ここしばらくは、某テレビ局のCM差し止めが続いていますが、それに関わる営業の方々はきっとご苦労されていると推測しております。その心情の一端でも感じることができる短編小説が松本清張の「空白の意匠」です。
この小説は、地方で発行部数十万部に満たない小新聞を発行しているQ新聞社、広告代理店である弘進社、広告主である和同製薬の三社を舞台にした社会派小説です。主人公はQ新聞社の広告部長である植木欣作です。Q新聞は収入の大半を弘進社が回してくれる広告収入に依存しており、中でも和同製薬は大広告主です。ある日、Q新聞は和同製薬の主力商品であるランキロンという強壮剤がもとで中毒死が生じたという記事を商品名を明記して報じてしまいます。しかもランキロンの広告の上に二段で記事を配置するという間の悪さです。これに弘進社も和同製薬も激怒し、植木は肝を潰します。慌てて弘進社にとりなすも、郷土新聞課長の名倉には会ってもらえず、若い副課長の中田には散々嫌味や罵倒を浴びせられます。植木はなんとか事態を好転させようとQ新聞の編集部や専務に掛け合ったり、東京の弘進社に出向いたり、和同製薬へお詫びに伺ったりしますが、一向に状況は改善しません。さらに中毒死自体がランキロンが原因ではないことがわかり、全面的な訂正を求められます。植木は屈辱に耐えながらも唯々諾々と彼らの意向に従いますが、最終的な着地点が少しも見えてこず不安な日々を過ごします。

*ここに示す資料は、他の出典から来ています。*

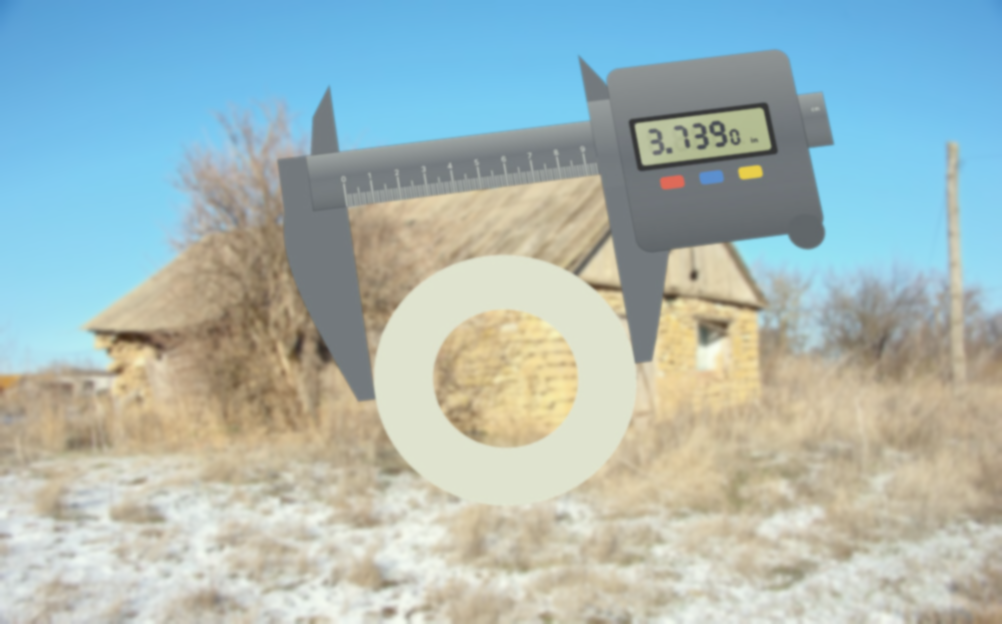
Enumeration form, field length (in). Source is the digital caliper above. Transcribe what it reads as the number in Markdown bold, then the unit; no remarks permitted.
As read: **3.7390** in
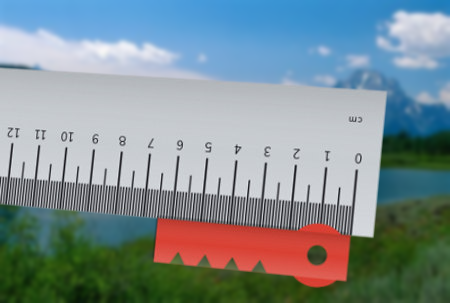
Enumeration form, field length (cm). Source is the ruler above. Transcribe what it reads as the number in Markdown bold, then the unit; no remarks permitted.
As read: **6.5** cm
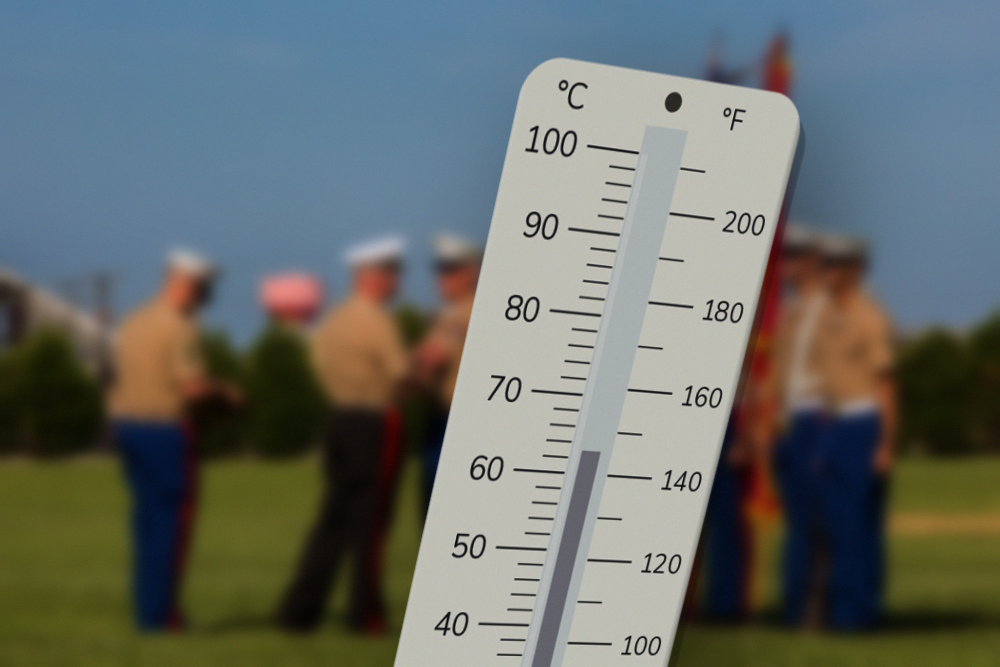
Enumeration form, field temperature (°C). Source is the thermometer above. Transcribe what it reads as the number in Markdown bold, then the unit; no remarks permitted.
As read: **63** °C
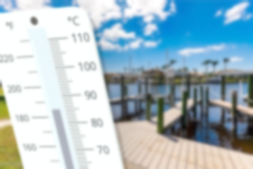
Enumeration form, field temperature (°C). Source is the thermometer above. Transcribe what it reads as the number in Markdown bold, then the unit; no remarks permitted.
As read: **85** °C
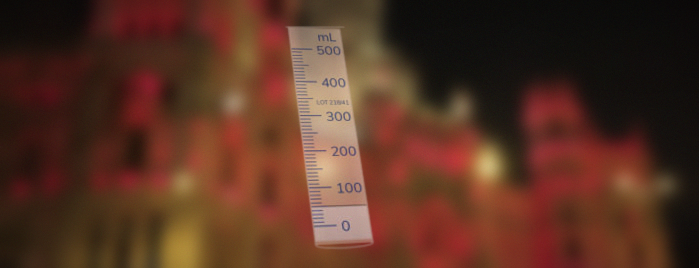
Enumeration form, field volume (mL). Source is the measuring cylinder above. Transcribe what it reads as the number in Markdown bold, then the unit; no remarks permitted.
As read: **50** mL
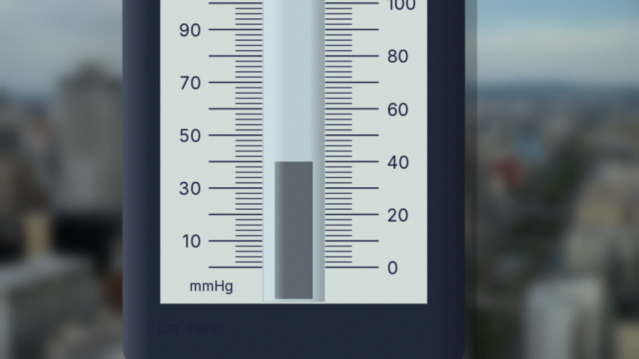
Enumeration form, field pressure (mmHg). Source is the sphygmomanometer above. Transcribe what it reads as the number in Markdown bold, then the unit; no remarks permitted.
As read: **40** mmHg
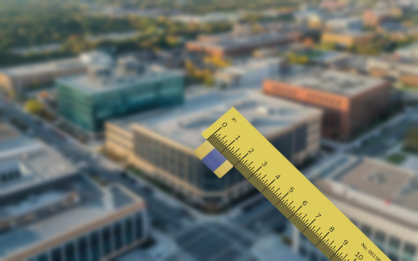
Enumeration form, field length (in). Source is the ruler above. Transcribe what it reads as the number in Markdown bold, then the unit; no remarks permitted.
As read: **2** in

そんな折、事態収束の鍵を握る、弘進社の郷土新聞課長の名倉がQ新聞社を訪れます。植木は専務らと共に社を挙げて名倉を接待し、名倉も終始上機嫌で応じます。そのまま接待は終わり、列車で帰路につく名倉をQ新聞社一同が安堵しながら送り出そうとした刹那、名倉は専務を呼び、それまでの上機嫌とは一変させてこう言います。
「あたしもね、せっかく、ここに来たんですから、今度の厄介な問題については、和同製薬さんに何かオミヤゲを持って帰らねばなりませんでな。これはわかっていただけるでしょうね。」
専務はその意味を了承し、植木はその日のうちに辞表を書かされて物語が終わります。
何度読み返しても最後の1ページは心が震えます。松本清張のラストシーンの切れ味の良さは絶品です。途中、植木が忍従を強いられる場面なども社会人経験が長くなるにつれて、心に沁みます。きっと某局界隈でも、この小説の植木のように立ち回りに苦労されている方が沢山おられるのだろうと想像が膨らんでしまいます。仕事って大変ですね。